Y, sin embargo —y aunque no lo parezca—, no soy en absoluto anticlerical. La cultura en la que me he criado está impregnada de religiosidad, y creo en las manifestaciones privadas y respetuosas de la Fe y en aquellas que siendo públicas no perjudiquen mis derechos como ciudadana. Además, creo que el que múltiples religiones se puedan manifestar en un país, el que sea, es enriquecedor y provechoso, quizás a veces no como muestra cultural sino simplemente folclórica. Y no me niego a que haya una procesión de Semana Santa por más que deba soportar calles cortadas y motos derrapando en la cera cuya limpieza pago con mis impuestos, pero no sé qué tan dispuestas estarían las personas que lloran al paso de una estatua de madera adornada con flores a soportar los mismos inconvenientes por un dragón de papel con danzantes alrededor.

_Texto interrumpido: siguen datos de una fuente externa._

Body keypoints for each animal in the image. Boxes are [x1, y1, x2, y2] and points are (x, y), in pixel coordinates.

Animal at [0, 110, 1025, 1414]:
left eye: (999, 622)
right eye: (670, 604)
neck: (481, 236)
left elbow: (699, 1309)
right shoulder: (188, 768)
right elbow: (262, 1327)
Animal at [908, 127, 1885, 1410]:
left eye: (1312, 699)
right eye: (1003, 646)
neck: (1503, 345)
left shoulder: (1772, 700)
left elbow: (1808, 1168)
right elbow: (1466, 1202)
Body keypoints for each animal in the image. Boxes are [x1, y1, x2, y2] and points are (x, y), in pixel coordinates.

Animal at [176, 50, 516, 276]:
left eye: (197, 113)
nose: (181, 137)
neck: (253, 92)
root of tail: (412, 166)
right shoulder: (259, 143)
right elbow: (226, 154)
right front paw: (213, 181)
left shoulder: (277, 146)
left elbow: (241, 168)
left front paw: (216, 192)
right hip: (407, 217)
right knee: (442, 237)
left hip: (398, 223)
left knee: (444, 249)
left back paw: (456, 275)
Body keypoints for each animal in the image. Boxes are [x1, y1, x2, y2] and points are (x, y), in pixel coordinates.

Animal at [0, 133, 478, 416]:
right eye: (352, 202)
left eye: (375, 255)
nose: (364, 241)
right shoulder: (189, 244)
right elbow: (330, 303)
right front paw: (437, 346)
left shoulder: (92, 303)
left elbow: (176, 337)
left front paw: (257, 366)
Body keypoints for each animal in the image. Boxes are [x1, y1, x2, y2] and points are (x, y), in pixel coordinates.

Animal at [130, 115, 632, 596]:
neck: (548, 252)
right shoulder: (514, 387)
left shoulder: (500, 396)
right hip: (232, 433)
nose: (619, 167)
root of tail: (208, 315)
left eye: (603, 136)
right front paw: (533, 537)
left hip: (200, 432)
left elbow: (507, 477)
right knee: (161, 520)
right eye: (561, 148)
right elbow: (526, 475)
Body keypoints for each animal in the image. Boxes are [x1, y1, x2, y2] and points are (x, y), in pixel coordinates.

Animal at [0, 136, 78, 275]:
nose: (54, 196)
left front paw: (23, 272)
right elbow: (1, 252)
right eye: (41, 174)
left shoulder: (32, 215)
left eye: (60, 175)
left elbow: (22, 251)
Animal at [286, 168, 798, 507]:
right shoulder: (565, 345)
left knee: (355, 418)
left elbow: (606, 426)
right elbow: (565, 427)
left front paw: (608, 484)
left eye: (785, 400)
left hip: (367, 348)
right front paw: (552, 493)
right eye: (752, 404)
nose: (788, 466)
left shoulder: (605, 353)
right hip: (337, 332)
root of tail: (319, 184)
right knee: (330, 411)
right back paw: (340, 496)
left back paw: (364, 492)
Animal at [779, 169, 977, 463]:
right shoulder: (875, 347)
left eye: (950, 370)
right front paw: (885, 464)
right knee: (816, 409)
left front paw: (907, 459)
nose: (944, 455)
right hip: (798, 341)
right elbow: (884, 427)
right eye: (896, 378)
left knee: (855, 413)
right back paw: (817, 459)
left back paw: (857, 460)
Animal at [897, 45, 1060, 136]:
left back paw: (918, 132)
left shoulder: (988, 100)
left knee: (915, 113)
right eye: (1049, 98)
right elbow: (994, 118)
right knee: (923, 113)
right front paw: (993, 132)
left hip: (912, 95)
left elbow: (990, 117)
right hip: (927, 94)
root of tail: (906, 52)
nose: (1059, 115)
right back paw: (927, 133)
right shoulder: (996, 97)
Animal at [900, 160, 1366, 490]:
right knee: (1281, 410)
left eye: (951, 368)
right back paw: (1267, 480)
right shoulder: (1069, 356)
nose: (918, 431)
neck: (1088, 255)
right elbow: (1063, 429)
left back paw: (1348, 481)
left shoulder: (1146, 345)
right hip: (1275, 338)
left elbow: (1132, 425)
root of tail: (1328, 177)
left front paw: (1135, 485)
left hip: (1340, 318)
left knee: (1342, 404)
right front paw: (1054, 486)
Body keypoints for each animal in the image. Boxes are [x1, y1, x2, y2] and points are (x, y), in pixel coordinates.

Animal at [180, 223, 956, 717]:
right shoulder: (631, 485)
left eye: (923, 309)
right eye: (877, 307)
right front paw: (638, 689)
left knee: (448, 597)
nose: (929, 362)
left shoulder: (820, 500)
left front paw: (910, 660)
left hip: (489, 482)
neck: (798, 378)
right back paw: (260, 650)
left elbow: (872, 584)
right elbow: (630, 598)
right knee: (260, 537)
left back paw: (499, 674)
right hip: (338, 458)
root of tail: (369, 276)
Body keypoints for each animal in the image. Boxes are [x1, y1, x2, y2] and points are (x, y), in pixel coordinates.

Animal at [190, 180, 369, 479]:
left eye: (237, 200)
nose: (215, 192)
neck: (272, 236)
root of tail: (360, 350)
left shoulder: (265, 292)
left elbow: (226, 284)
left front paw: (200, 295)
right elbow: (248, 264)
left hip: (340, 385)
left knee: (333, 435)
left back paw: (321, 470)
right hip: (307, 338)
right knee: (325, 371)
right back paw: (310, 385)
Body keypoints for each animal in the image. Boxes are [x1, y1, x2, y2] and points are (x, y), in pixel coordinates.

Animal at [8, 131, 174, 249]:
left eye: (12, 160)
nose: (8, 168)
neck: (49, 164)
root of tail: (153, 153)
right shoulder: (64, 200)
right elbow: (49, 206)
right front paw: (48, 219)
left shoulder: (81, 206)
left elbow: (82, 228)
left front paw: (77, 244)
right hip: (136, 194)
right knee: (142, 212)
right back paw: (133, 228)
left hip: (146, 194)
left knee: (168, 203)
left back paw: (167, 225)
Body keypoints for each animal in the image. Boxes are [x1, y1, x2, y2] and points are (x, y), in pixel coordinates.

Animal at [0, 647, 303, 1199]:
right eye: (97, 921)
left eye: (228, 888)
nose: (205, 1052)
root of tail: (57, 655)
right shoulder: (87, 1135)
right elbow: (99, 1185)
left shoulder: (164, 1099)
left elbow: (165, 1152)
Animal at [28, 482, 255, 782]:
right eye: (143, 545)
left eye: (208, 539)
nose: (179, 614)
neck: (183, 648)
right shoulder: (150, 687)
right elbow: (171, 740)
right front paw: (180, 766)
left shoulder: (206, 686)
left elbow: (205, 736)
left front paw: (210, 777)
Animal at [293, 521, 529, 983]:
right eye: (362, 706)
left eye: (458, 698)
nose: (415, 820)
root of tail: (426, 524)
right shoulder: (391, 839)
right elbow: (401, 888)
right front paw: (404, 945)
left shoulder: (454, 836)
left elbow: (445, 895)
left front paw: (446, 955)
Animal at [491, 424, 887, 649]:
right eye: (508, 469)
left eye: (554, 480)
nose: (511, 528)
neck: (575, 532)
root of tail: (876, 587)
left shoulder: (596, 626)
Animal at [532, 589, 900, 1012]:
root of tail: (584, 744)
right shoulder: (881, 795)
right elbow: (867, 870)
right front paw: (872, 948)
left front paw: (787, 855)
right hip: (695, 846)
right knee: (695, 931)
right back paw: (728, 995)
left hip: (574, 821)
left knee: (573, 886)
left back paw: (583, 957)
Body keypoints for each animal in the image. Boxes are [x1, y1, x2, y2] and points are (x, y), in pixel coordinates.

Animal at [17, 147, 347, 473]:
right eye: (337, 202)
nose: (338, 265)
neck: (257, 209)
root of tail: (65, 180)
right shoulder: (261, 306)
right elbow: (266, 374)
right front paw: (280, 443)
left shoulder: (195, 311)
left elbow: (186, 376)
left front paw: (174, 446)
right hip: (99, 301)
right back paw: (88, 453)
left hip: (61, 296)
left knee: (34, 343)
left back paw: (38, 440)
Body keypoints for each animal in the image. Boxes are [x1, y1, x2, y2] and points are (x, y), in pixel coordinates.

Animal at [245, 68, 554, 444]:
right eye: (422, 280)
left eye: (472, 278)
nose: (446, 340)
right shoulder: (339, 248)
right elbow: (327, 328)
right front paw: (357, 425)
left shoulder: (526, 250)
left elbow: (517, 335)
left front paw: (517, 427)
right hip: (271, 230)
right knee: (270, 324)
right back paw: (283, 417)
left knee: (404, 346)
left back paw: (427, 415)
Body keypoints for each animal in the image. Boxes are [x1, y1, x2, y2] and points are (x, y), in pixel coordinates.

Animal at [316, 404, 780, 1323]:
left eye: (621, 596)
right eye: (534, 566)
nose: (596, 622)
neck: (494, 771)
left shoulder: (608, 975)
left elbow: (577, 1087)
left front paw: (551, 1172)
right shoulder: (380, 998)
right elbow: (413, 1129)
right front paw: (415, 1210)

Echo de menos un debate largo, real, intenso, serio, riguroso, documentado, racional y tranquilo (ante todo eso, por favor) sobre el papel de las religiones en los estados modernos y, para que nos vamos a engañar, en aquellos que (uno por nacer en él, el otro por ser el que elegí para vivir) me importan más que ningún otro. Laicidad, laicismo, aconfesionalidad y anticlericalismo se confunden tantas veces y hay tan poco interés de las partes implicadas en aclarar los términos que, con algo de imaginación, podría parecer sospechoso.

Por eso estoy tan cansada. Cansada de respetar a las mayorías por mi convicción democrática y de que utilicen esa democracia de la que tanto se benefician para demonizarme, atacarme, juzgarme y, sobre todo, para insultar, degradar, ignorar y utilizar al sistema que les permite hablar para mandarme callar.